Once we admit the existence of a personal, intelligent Creator we are also admitting that we are dependent.

In terms of physical dependence this dependence includes not only our original creation, but also our on-going existence and life.

Simply put, we exist, and continue to exist, only by the will and the gift of God. To put it another way: if God so willed he could withdraw his sustaining, life-giving power and we would simply cease to exist.

About this fundamental and inescapable dependence the Bible states:

‘ … when you take away their breath, they die and return to the dust’ [Psalm 104:29b].

‘… in him we live and move and have our being’ [Acts 17:28a].

‘ … in him all things hold together’ [Colossians 1:17b].

‘The Son … sustaining all things by his powerful word’ [Hebrews 1:3b].

All over the world are human beings who do not for a moment acknowledge God or his existence, yet God, in a continuum of grace, sustains their physical environment and their physical life. He ‘causes his sun to rise on the evil and the good, and sends rain on the righteous and the unrighteous’ [Matthew 5:45]. In an instant God could bring the whole world to an end, but because of that same grace he delays that final cataclysm [read 2Peter 3:1-10].

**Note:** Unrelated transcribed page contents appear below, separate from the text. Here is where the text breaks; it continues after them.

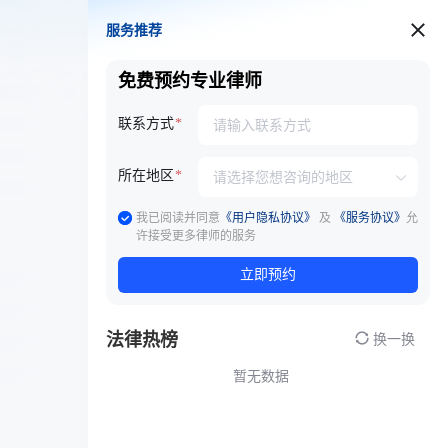
服务推荐
服务推荐
免费预约专业律师
联系方式
所在地区
我已阅读并同意
《用户隐私协议》
及
《服务协议》
允
许接受更多律师的服务
立即预约
法律热榜
换一换
暂无数据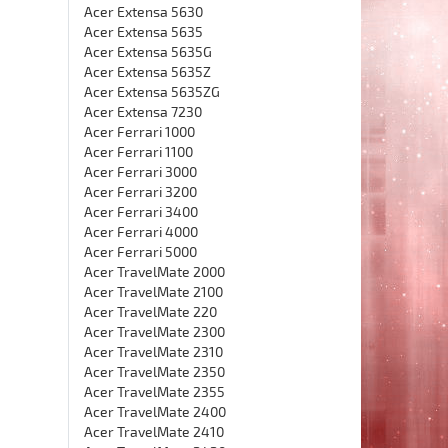
Acer Extensa 5630
Acer Extensa 5635
Acer Extensa 5635G
Acer Extensa 5635Z
Acer Extensa 5635ZG
Acer Extensa 7230
Acer Ferrari 1000
Acer Ferrari 1100
Acer Ferrari 3000
Acer Ferrari 3200
Acer Ferrari 3400
Acer Ferrari 4000
Acer Ferrari 5000
Acer TravelMate 2000
Acer TravelMate 2100
Acer TravelMate 220
Acer TravelMate 2300
Acer TravelMate 2310
Acer TravelMate 2350
Acer TravelMate 2355
Acer TravelMate 2400
Acer TravelMate 2410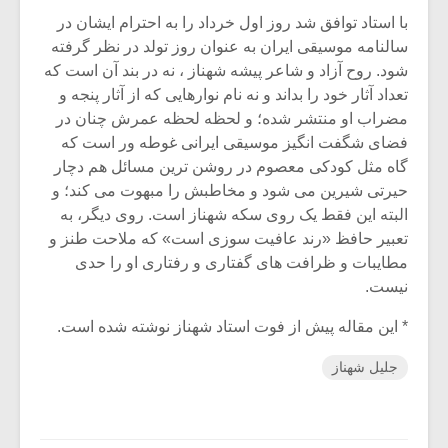
با استاد توافق شد روز اول خرداد را به احترام ایشان در
سالنامه موسیقى ایران به عنوان روز تولد در نظر گرفته
شود. روح آزاد و شاعر پیشه شهناز ، نه در بند آن است که
تعداد آثار خود را بداند و نه نام نوارهایى که از آثار پنجه و
مضراب او منتشر شده؛ و لحظه لحظه عمرش چنان در
فضاى شگفت انگیز موسیقى ایرانى غوطه ور است که
گاه مثل کودکى معصوم در روشن ترین مسائل هم دچار
حیرتى شیرین مى شود و مخاطبش را مبهوت مى کند؛ و
البته این فقط یک روى سکه شهناز است. روى دیگر، به
تعبیر حافظ «رند عافیت سوزى است» که ملاحت طنز و
مطایبات و ظرافت هاى گفتارى و رفتارى او را حدى
نیست.
* این مقاله پیش از فوت استاد شهناز نوشته شده است.
جلیل شهناز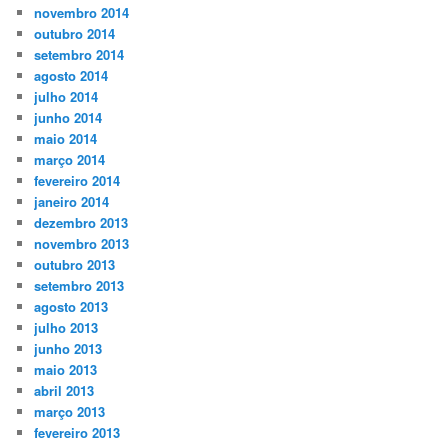
novembro 2014
outubro 2014
setembro 2014
agosto 2014
julho 2014
junho 2014
maio 2014
março 2014
fevereiro 2014
janeiro 2014
dezembro 2013
novembro 2013
outubro 2013
setembro 2013
agosto 2013
julho 2013
junho 2013
maio 2013
abril 2013
março 2013
fevereiro 2013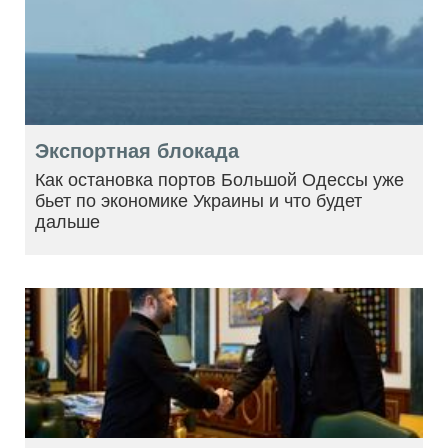
Экспортная блокада
Как остановка портов Большой Одессы уже
бьет по экономике Украины и что будет
дальше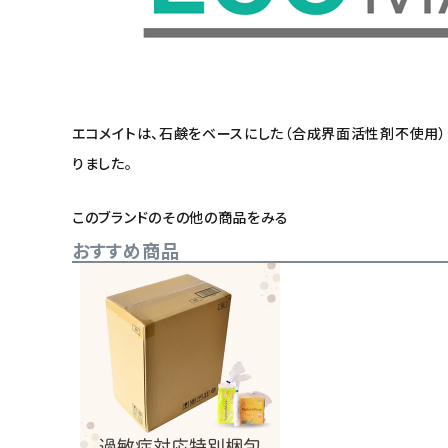
エコメイトは、石鹸をベースにした（合成界面活性剤不使用
りました。
このブランドのその他の商品をみる
おすすめ商品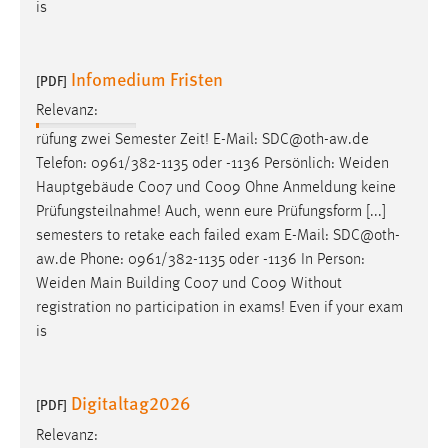
is
Infomedium Fristen
[PDF]
Relevanz:
rüfung zwei Semester Zeit! E-Mail: SDC@oth-aw.de
Telefon: 0961/382-1135 oder -1136 Persönlich:
Weiden
Hauptgebäude C007 und C009 Ohne Anmeldung keine
Prüfungsteilnahme! Auch, wenn eure Prüfungsform [...]
semesters to retake each failed exam E-Mail: SDC@oth-
aw.de Phone: 0961/382-1135 oder -1136 In Person:
Weiden
Main Building C007 und C009 Without
registration no participation in exams! Even if your exam
is
Digitaltag2026
[PDF]
Relevanz: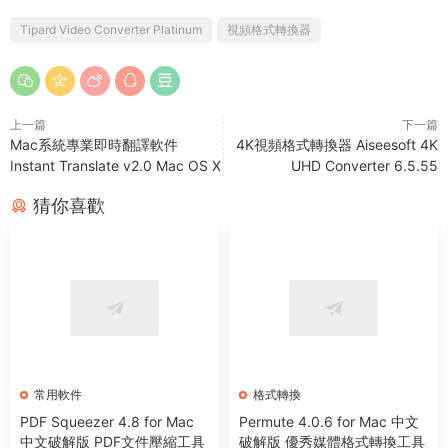
Tipard Video Converter Platinum
視頻格式轉換器
上一篇
下一篇
Mac系統專業即時翻譯軟件
4K視頻格式轉換器 Aiseesoft 4K
Instant Translate v2.0 Mac OS X
UHD Converter 6.5.55
猜你喜歡
常用軟件
格式轉換
PDF Squeezer 4.8 for Mac
Permute 4.0.6 for Mac 中文
中文破解版 PDF文件壓縮工具
破解版 優秀媒體格式轉換工具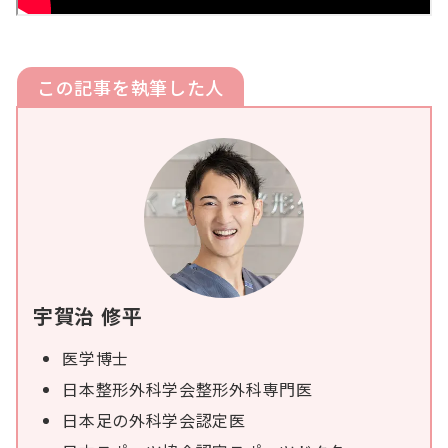
この記事を執筆した人
宇賀治 修平
医学博士
日本整形外科学会整形外科専門医
日本足の外科学会認定医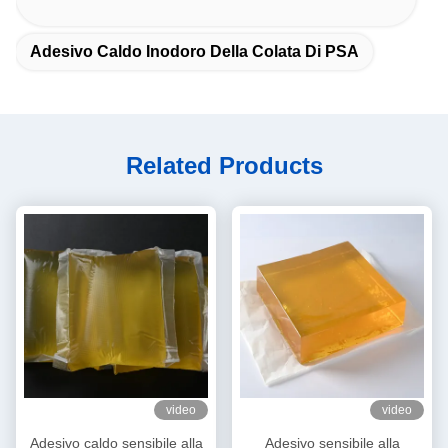
Adesivo Caldo Inodoro Della Colata Di PSA
Related Products
video
video
Adesivo caldo sensibile alla
Adesivo sensibile alla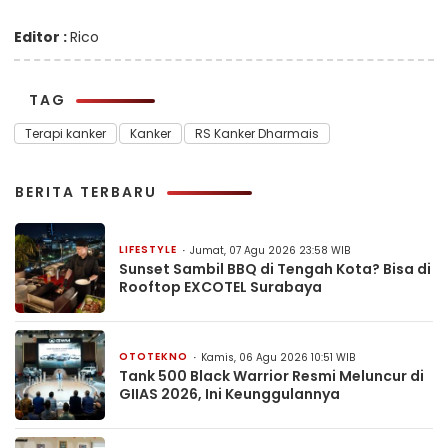
Editor :
Rico
TAG
Terapi kanker
Kanker
RS Kanker Dharmais
BERITA TERBARU
LIFESTYLE
Jumat, 07 Agu 2026 23:58 WIB
Sunset Sambil BBQ di Tengah Kota? Bisa di
Rooftop EXCOTEL Surabaya
OTOTEKNO
Kamis, 06 Agu 2026 10:51 WIB
Tank 500 Black Warrior Resmi Meluncur di
GIIAS 2026, Ini Keunggulannya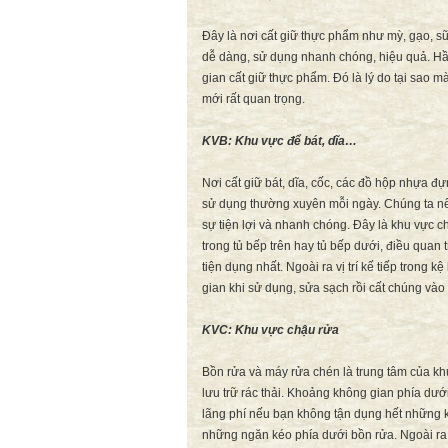
Đây là nơi cất giữ thực phẩm như mỳ, gạo, 
dễ dàng, sử dụng nhanh chóng, hiệu quả. Hầ
gian cất giữ thực phẩm. Đó là lý do tại sao m
mới rất quan trọng.
KVB:
Khu vực để bát, dĩa…
Nơi cất giữ bát, dĩa, cốc, các đồ hộp nhựa 
sử dụng thường xuyên mỗi ngày. Chúng ta nê
sự tiện lợi và nhanh chóng. Đây là khu vực 
trong tủ bếp trên hay tủ bếp dưới, điều quan
tiện dụng nhất. Ngoài ra vị trí kế tiếp trong 
gian khi sử dụng, sửa sạch rồi cất chúng vào 
KVC:
Khu vực chậu rửa
Bồn rửa và máy rửa chén là trung tâm của khu
lưu trữ rác thải. Khoảng không gian phía dư
lãng phí nếu bạn không tận dụng hết những 
những ngăn kéo phía dưới bồn rửa. Ngoài ra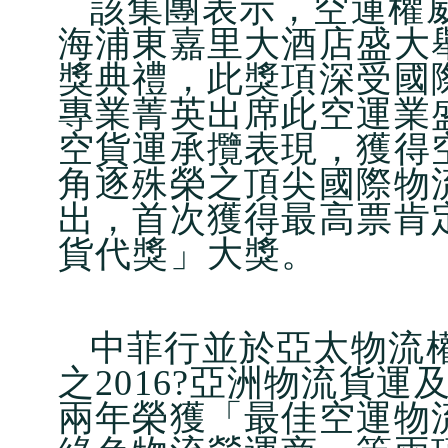
該集團表示，空運權威雜誌
海浦東嘉里大酒店盛大
獎典禮，此獎項深受國際
專業菁英出席此空運業
空貨運承攬表現，獲得
角逐殊榮之頂尖國際物
出，首次獲得最高票肯定
貨代獎」大獎。
中菲行並於亞太物流權威雜
之2016?亞洲物流貨
兩年榮獲「最佳空運物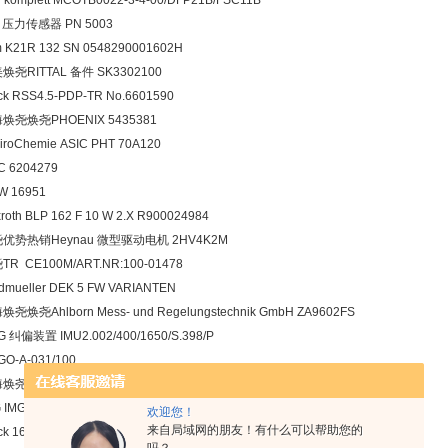
 komplett MCOTB0022-3-4-00/DFP21B/FSC11B
M 压力传感器 PN 5003
 K21R 132 SN 0548290001602H
焕尧RITTAL 备件 SK3302100
ck RSS4.5-PDP-TR No.6601590
焕尧焕尧PHOENIX 5435381
viroChemie ASIC PHT 70A120
C 6204279
W 16951
roth BLP 162 F 10 W 2.X R900024984
优势热销Heynau 微型驱动电机 2HV4K2M
TR CE100M/ART.NR:100-01478
dmueller DEK 5 FW VARIANTEN
焕尧焕尧Ahlborn Mess- und Regelungstechnik GmbH ZA9602FS
 纠偏装置 IMU2.002/400/1650/S.398/P
O-A-031/100
焕尧焕尧Turck 6626742 PKG3M-0,8-RSC4T/TXL
 IMG30B-1435/382-AB/C-PT-D9-NT
欢迎您！
来自局域网的朋友！有什么可以帮助您的
ck 1635213 BI5U-MT18H-AN6X-H1141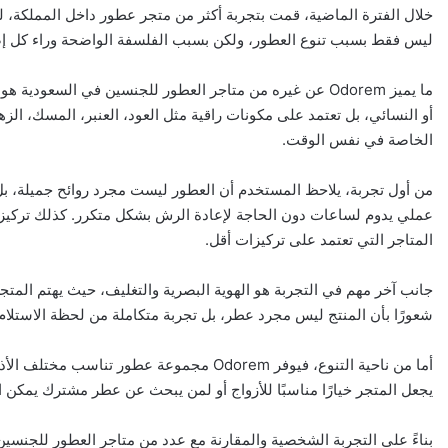
خلال الفترة الماضية، قمت بتجربة أكثر من متجر عطور داخل المملكة، 
ليس فقط بسبب تنوع العطور، ولكن بسبب الفلسفة الواضحة وراء كل إص
ما يميز Odorem عن غيره من متاجر العطور للجنسين في السعود
أو النسائي، بل تعتمد على مكونات راقية مثل العود، العنبر، المسك، الز
الخاصة في نفس الوقت.
من أول تجربة، يلاحظ المستخدم أن العطور ليست مجرد روائح جميلة،
المتاجر التي تعتمد على تركيزات أقل.
جانب آخر مهم في التجربة هو الهوية البصرية والتغليف، حيث يهتم المتج
شعورًا بأن المنتج ليس مجرد عطر، بل تجربة متكاملة من لحظة الاستلام
أما من ناحية التنوع، فيوفر Odorem مجموعة عط
يجعل المتجر خيارًا مناسبًا للأزواج أو لمن يبحث عن عطر مشترك يمكن 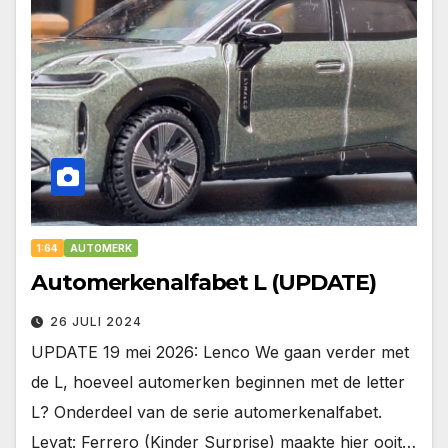
1:64
AUTOMERK
Automerkenalfabet L (UPDATE)
26 JULI 2024
UPDATE 19 mei 2026: Lenco We gaan verder met
de L, hoeveel automerken beginnen met de letter
L? Onderdeel van de serie automerkenalfabet.
Leyat: Ferrero (Kinder Surprise) maakte hier ooit…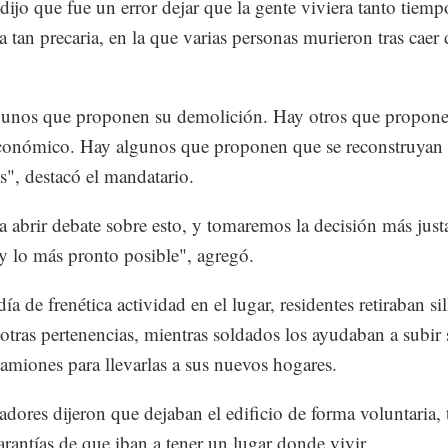
ijo que fue un error dejar que la gente viviera tanto tiem
a tan precaria, en la que varias personas murieron tras caer 
gunos que proponen su demolición. Hay otros que propon
conómico. Hay algunos que proponen que se reconstruyan 
s", destacó el mandatario.
 abrir debate sobre esto, y tomaremos la decisión más just
 y lo más pronto posible", agregó.
ía de frenética actividad en el lugar, residentes retiraban si
otras pertenencias, mientras soldados los ayudaban a subir 
camiones para llevarlas a sus nuevos hogares.
dores dijeron que dejaban el edificio de forma voluntaria, 
garantías de que iban a tener un lugar donde vivir.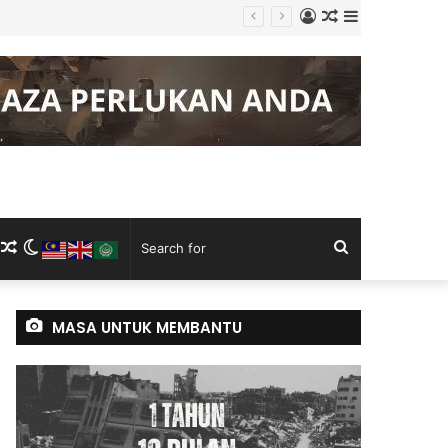
Log
Random
Sidebar
g Keluli China, Vietnam
In
Article
m
ram
kTok
RSS
Random
Switch
Search
Article
skin
for
MASA UNTUK MEMBANTU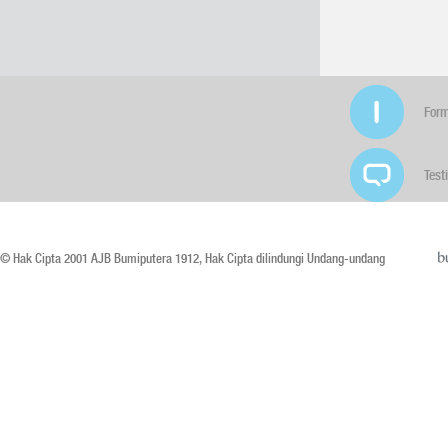
Form
Test
© Hak Cipta 2001 AJB Bumiputera 1912, Hak Cipta dilindungi Undang-undang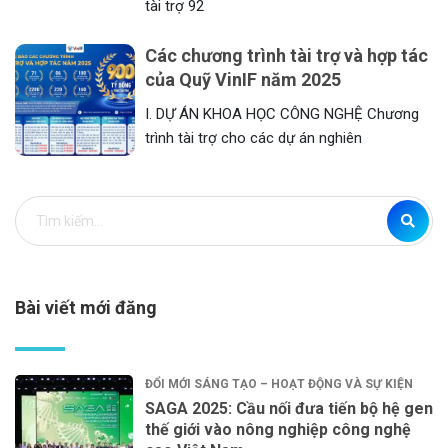
tài trợ 92
Các chương trình tài trợ và hợp tác
của Quỹ VinIF năm 2025
I. DỰ ÁN KHOA HỌC CÔNG NGHỆ Chương
trình tài trợ cho các dự án nghiên
Bài viết mới đăng
ĐỔI MỚI SÁNG TẠO – HOẠT ĐỘNG VÀ SỰ KIỆN
SAGA 2025: Cầu nối đưa tiến bộ hệ gen
thế giới vào nông nghiệp công nghệ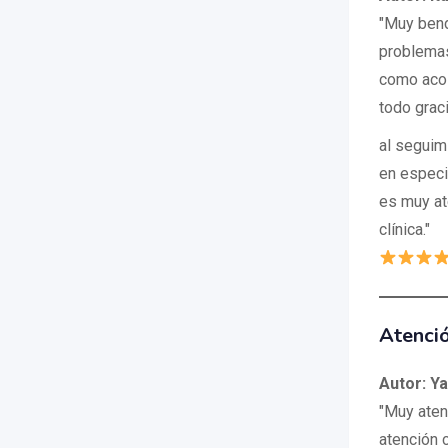
"Muy bend
problemas
como acos
todo grac
al seguim
en especi
es muy at
clínica."
Atenci
Autor: Y
"Muy aten
atención 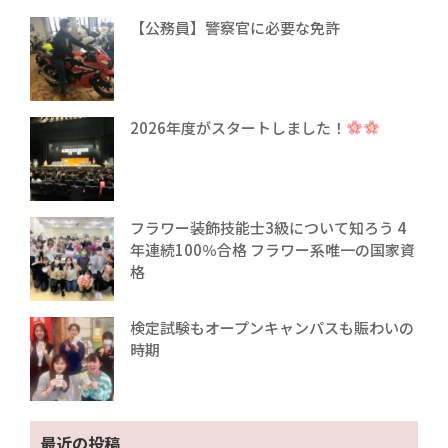
【公務員】警察官に必要な免許
2026年度がスタートしました！
フラワー装飾技能士3級について知ろう 4
年連続100％合格 フラワー系唯一の国家資
格
検定試験もオープンキャンパスも賑わいの
時期
最近の投稿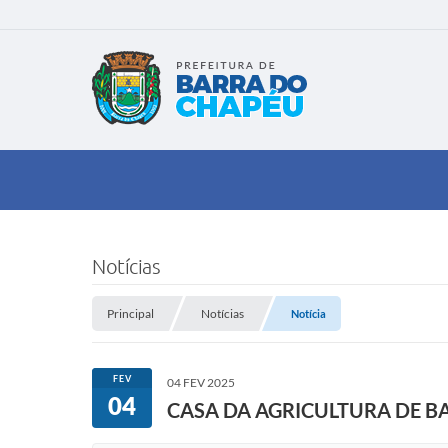
Notícias
Principal
Notícias
Notícia
FEV
04 FEV 2025
04
CASA DA AGRICULTURA DE BA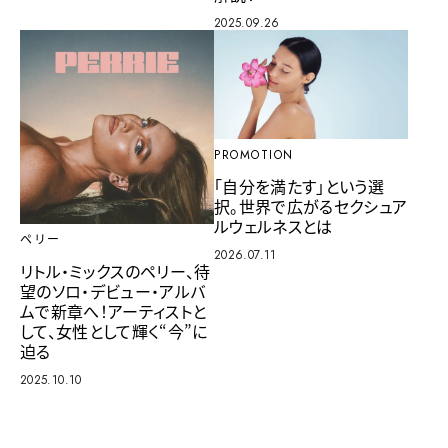
2025.09.26
PROMOTION
「自分を満たす」という選
択。世界で広がるセクシュア
ルウェルネスとは
ペリー
2026.07.11
リトル・ミックスのペリー、待
望のソロ・デビュー・アルバ
ムで新章へ！アーティストと
して、女性として輝く“今”に
迫る
2025.10.10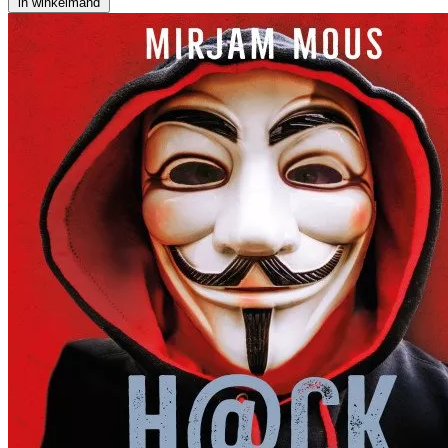
in winkelmand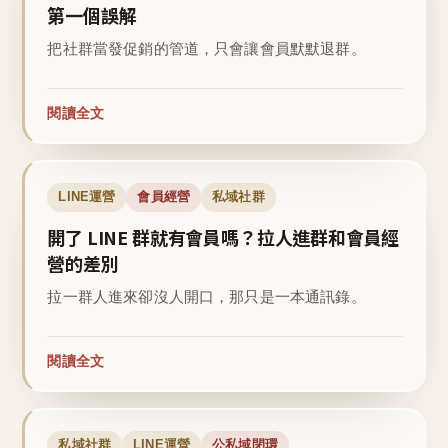
第一個誤解
把社群當發促銷的管道，只會讓會員默默退群。
閱讀全文
LINE運營
會員經營
私域社群
開了 LINE 群就有會員嗎？拉人進群和會員經
營的差別
拉一群人進來卻沒人開口，那只是一本通訊錄。
閱讀全文
私域社群
LINE運營
公私域閉環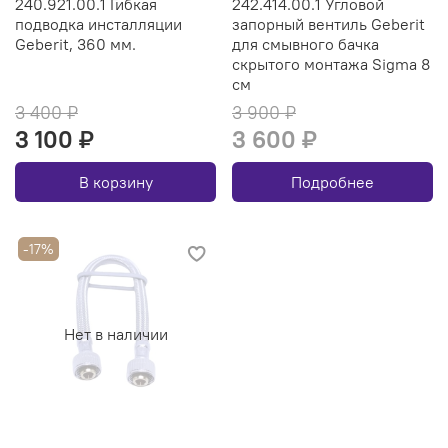
240.921.00.1 Гибкая
242.414.00.1 Угловой
подводка инсталляции
запорный вентиль Geberit
Geberit, 360 мм.
для смывного бачка
скрытого монтажа Sigma 8
см
3 400 ₽
3 900 ₽
3 100 ₽
3 600 ₽
В корзину
Подробнее
-17%
Нет в наличии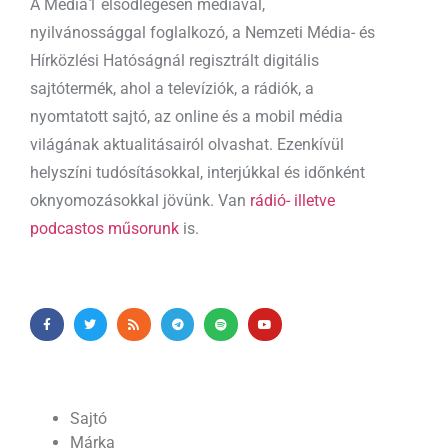
A Media1 elsődlegesen médiával,
nyilvánossággal foglalkozó, a Nemzeti Média- és
Hírközlési Hatóságnál regisztrált digitális
sajtótermék, ahol a televíziók, a rádiók, a
nyomtatott sajtó, az online és a mobil média
világának aktualitásairól olvashat. Ezenkívül
helyszíni tudósításokkal, interjúkkal és időnként
oknyomozásokkal jövünk. Van
rádió- illetve
podcastos műsorunk
is.
Sajtó
Márka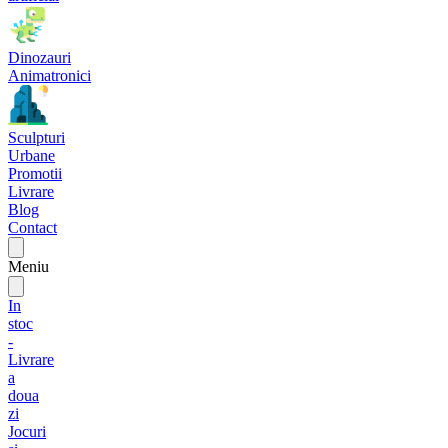
Dinozauri
Animatronici
Sculpturi
Urbane
Promotii
Livrare
Blog
Contact
Meniu
In
stoc
-
Livrare
a
doua
zi
Jocuri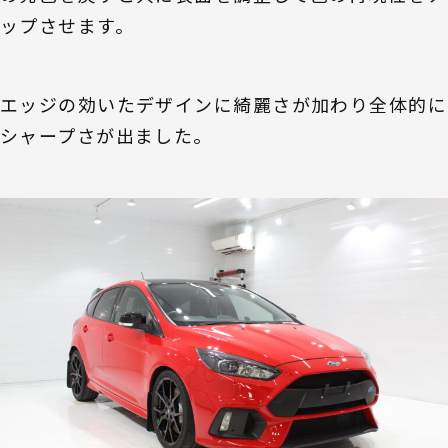
ップさせます。
エッジの効いたデザインに綺麗さが加わり全体的に
シャープさが出ました。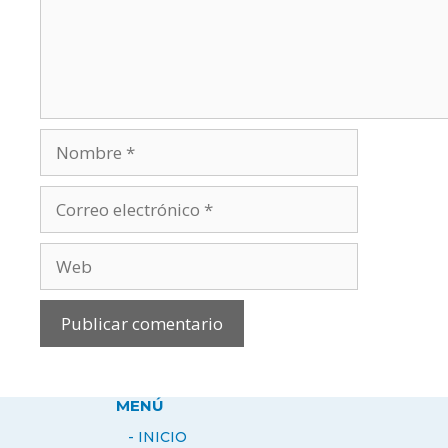
Nombre
Correo
electrónico
Web
MENÚ
- INICIO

But there is a deeper level at which humans are dependent: we are dependent on God for our real identity, significance and purpose as humans. We were not created to be complete as ‘stand alone’ beings. We are complete only in a positive relationship with God. This is evident in the fact that we are created ‘in the image of God’. An image is of necessity dependent on the reality of which it is the image. An image has no identity, significance or purpose apart from that other reality. The image exists only because of, and in relationship with, the reality of which it is the image.

For example, a mirror is nothing in itself. Its purpose and importance are fulfilled only when you, a separate and more important reality, are reflected in it. It has to be in this relationship with you for its significance to be activated and achieved. Or, looking at it another way, a statue of Julius Caesar is significant only because there was once that real and important person. Its significance is dependent on the historical reality and significance of Julius Caesar.

From these two examples we can perceive this deep level of human dependence on God: that it is his existence that gives our existence its unique identity and significance; and that it is only in positive, face to face relationship with him that we can be what we were created to be.

And herein is the human dilemma: that we, the human race, have turned our backs on God: we no longer see him, we no longer know him, and so we can no longer image him. In addition, we, the human race, have denied his real existence, and in that denial robbed ourselves of our own identity and significance. In grasping independence from God in our quest for human significance we have lost the very thing that we sought. Indeed, we have forfeited the unique identity and significance we already possessed.

The Bible repeatedly exhorts us to ‘turn’ or ‘return’ to the Lord, to ‘repent’. In these commands we see the gracious offer of God to restore us to that relationship of dependence upon him in which our true human identity, significance and purpose are restored:

‘In repentance and rest is your salvation, in quietness and trust is your strength’ [Isaiah 30:15].

‘Repent … Turn away from all your offences … get a new heart and a new spirit … Repent and live’ [Ezekiel 18:30-32].

‘Take words with you and return to the LORD. Say to him “Forgive all our sins and receive us graciously, that we might offer the fruit of our lips”.’ [Hosea 14:2]

It is only when this relationship of dependence on God is restored that we really ‘live’ –

‘Seek me and live … Seek the LORD and live’ [Amos 5:4,6].

‘He who has the Son has life; he who does not have the Son of God does not have life’ [1John 5:12].

‘We know also that the Son of God has come and has given us understanding, so that we may know him who is true. And we are in him who is true – even in his Son Jesus Christ. He is the true God and eternal life’ [1John 5:20].